%%
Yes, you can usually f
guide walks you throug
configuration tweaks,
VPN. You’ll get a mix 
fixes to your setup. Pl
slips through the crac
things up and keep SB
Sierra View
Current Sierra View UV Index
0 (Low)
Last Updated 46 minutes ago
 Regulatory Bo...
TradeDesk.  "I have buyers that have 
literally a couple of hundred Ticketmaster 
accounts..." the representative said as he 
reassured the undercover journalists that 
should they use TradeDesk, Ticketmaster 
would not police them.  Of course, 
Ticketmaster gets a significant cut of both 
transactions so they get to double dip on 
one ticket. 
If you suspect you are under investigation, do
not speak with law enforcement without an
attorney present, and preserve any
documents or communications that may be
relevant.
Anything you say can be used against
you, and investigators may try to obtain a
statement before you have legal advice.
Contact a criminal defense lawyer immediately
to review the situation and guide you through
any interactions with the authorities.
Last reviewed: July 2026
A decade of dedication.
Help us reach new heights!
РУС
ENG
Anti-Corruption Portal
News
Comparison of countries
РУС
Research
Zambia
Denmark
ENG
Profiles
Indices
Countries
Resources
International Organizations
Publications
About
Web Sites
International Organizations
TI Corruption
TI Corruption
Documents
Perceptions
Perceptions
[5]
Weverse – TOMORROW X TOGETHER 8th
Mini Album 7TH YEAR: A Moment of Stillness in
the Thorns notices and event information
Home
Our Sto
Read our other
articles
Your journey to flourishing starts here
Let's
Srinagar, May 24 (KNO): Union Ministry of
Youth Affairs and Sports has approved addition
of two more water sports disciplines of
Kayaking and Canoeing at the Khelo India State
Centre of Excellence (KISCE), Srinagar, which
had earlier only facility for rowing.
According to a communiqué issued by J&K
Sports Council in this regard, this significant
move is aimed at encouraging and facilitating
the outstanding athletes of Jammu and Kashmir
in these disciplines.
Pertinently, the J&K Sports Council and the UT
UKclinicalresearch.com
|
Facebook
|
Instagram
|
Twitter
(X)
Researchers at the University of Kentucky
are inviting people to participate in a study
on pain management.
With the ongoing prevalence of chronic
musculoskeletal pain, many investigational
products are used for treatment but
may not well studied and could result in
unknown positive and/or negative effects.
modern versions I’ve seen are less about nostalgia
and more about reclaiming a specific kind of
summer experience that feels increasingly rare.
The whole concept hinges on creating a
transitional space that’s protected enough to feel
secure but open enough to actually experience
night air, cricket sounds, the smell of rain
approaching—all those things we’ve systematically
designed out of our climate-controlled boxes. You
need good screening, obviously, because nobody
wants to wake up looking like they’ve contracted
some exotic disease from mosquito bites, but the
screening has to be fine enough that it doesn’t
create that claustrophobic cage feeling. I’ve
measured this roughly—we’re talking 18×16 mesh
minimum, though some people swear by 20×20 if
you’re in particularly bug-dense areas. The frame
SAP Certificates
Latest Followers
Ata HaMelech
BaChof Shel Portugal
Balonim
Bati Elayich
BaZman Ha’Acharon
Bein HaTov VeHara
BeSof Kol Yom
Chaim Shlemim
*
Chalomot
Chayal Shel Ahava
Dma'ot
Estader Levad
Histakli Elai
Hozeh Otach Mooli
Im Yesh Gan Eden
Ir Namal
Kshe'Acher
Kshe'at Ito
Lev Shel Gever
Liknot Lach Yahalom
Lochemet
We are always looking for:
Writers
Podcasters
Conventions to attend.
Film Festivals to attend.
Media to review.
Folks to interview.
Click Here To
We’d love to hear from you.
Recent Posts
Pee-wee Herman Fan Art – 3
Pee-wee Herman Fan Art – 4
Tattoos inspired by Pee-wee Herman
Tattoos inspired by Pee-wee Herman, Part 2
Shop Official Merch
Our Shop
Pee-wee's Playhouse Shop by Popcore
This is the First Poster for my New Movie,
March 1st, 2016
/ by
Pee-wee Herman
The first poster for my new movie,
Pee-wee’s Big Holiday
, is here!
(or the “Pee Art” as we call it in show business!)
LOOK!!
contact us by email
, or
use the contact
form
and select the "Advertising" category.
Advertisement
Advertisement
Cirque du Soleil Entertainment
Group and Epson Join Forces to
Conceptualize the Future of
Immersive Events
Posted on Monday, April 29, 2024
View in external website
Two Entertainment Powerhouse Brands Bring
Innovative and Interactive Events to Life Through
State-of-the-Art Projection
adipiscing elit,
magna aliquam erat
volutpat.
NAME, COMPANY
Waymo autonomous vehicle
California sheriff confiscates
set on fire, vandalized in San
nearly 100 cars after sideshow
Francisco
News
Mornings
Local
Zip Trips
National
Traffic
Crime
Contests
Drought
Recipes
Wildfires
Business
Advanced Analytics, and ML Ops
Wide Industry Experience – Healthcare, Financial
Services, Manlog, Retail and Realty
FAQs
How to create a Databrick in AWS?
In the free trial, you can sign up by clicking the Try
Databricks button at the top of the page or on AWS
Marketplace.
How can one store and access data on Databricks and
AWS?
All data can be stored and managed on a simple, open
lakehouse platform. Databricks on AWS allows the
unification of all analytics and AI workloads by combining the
%%
Transcribe the material exactly, so that no line is lost or altered.

Yes, you can usually f
guide walks you throug
configuration tweaks,
VPN. You’ll get a mix 
fixes to your setup. Pl
slips through the crac
things up and keep SB
Sierra View
Current Sierra View UV Index
0 (Low)
Last Updated 46 minutes ago
 Regulatory Bo...
TradeDesk.  "I have buyers that have 
literally a couple of hundred Ticketmaster 
accounts..." the representative said as he 
reassured the undercover journalists that 
should they use TradeDesk, Ticketmaster 
would not police them.  Of course, 
Ticketmaster gets a significant cut of both 
transactions so they get to double dip on 
one ticket. 
If you suspect you are under investigation, do
not speak with law enforcement without an
attorney present, and preserve any
documents or communications that may be
relevant.
Anything you say can be used against
you, and investigators may try to obtain a
statement before you have legal advice.
Contact a criminal defense lawyer immediately
to review the situation and guide you through
any interactions with the authorities.
Last reviewed: July 2026
A decade of dedication.
Help us reach new heights!
РУС
ENG
Anti-Corruption Portal
News
Comparison of countries
РУС
Research
Zambia
Denmark
ENG
Profiles
Indices
Countries
Resources
International Organizations
Publications
About
Web Sites
International Organizations
TI Corruption
TI Corruption
Documents
Perceptions
Perceptions
[5]
Weverse – TOMORROW X TOGETHER 8th
Mini Album 7TH YEAR: A Moment of Stillness in
the Thorns notices and event information
Home
Our Sto
Read our other
articles
Your journey to flourishing starts here
Let's
Srinagar, May 24 (KNO): Union Ministry of
Youth Affairs and Sports has approved addition
of two more water sports disciplines of
Kayaking and Canoeing at the Khelo India State
Centre of Excellence (KISCE), Srinagar, which
had earlier only facility for rowing.
According to a communiqué issued by J&K
Sports Council in this regard, this significant
move is aimed at encouraging and facilitating
the outstanding athletes of Jammu and Kashmir
in these disciplines.
Pertinently, the J&K Sports Council and the UT
UKclinicalresearch.com
|
Facebook
|
Instagram
|
Twitter
(X)
Researchers at the University of Kentucky
are inviting people to participate in a study
on pain management.
With the ongoing prevalence of chronic
musculoskeletal pain, many investigational
products are used for treatment but
may not well studied and could result in
unknown positive and/or negative effects.
modern versions I’ve seen are less about nostalgia
and more about reclaiming a specific kind of
summer experience that feels increasingly rare.
The whole concept hinges on creating a
transitional space that’s protected enough to feel
secure but open enough to actually experience
night air, cricket sounds, the smell of rain
approaching—all those things we’ve systematically
designed out of our climate-controlled boxes. You
need good screening, obviously, because nobody
wants to wake up looking like they’ve contracted
some exotic disease from mosquito bites, but the
screening has to be fine enough that it doesn’t
create that claustrophobic cage feeling. I’ve
measured this roughly—we’re talking 18×16 mesh
minimum, though some people swear by 20×20 if
you’re in particularly bug-dense areas. The frame
SAP Certificates
Latest Followers
Ata HaMelech
BaChof Shel Portugal
Balonim
Bati Elayich
BaZman Ha’Acharon
Bein HaTov VeHara
BeSof Kol Yom
Chaim Shlemim
*
Chalomot
Chayal Shel Ahava
Dma'ot
Estader Levad
Histakli Elai
Hozeh Otach Mooli
Im Yesh Gan Eden
Ir Namal
Kshe'Acher
Kshe'at Ito
Lev Shel Gever
Liknot Lach Yahalom
Lochemet
We are always looking for:
Writers
Podcasters
Conventions to attend.
Film Festivals to attend.
Media to review.
Folks to interview.
Click Here To
We’d love to hear from you.
Recent Posts
Pee-wee Herman Fan Art – 3
Pee-wee Herman Fan Art – 4
Tattoos inspired by Pee-wee Herman
Tattoos inspired by Pee-wee Herman, Part 2
Shop Official Merch
Our Shop
Pee-wee's Playhouse Shop by Popcore
This is the First Poster for my New Movie,
March 1st, 2016
/ by
Pee-wee Herman
The first poster for my new movie,
Pee-wee’s Big Holiday
, is here!
(or the “Pee Art” as we call it in show business!)
LOOK!!
contact us by email
, or
use the contact
form
and select the "Advertising" category.
Advertisement
Advertisement
Cirque du Soleil Entertainment
Group and Epson Join Forces to
Conceptualize the Future of
Immersive Events
Posted on Monday, April 29, 2024
View in external website
Two Entertainment Powerhouse Brands Bring
Innovative and Interactive Events to Life Through
State-of-the-Art Projection
adipiscing elit,
magna aliquam erat
volutpat.
NAME, COMPANY
Waymo autonomous vehicle
California sheriff confiscates
set on fire, vandalized in San
nearly 100 cars after sideshow
Francisco
News
Mornings
Local
Zip Trips
National
Traffic
Crime
Contests
Drought
Recipes
Wildfires
Business
Advanced Analytics, and ML Ops
Wide Industry Experience – Healthcare, Financial
Services, Manlog, Retail and Realty
FAQs
How to create a Databrick in AWS?
In the free trial, you can sign up by clicking the Try
Databricks button at the top of the page or on AWS
Marketplace.
How can one store and access data on Databricks and
AWS?
All data can be stored and managed on a simple, open
lakehouse platform. Databricks on AWS allows the
unification of all analytics and AI workloads by combining the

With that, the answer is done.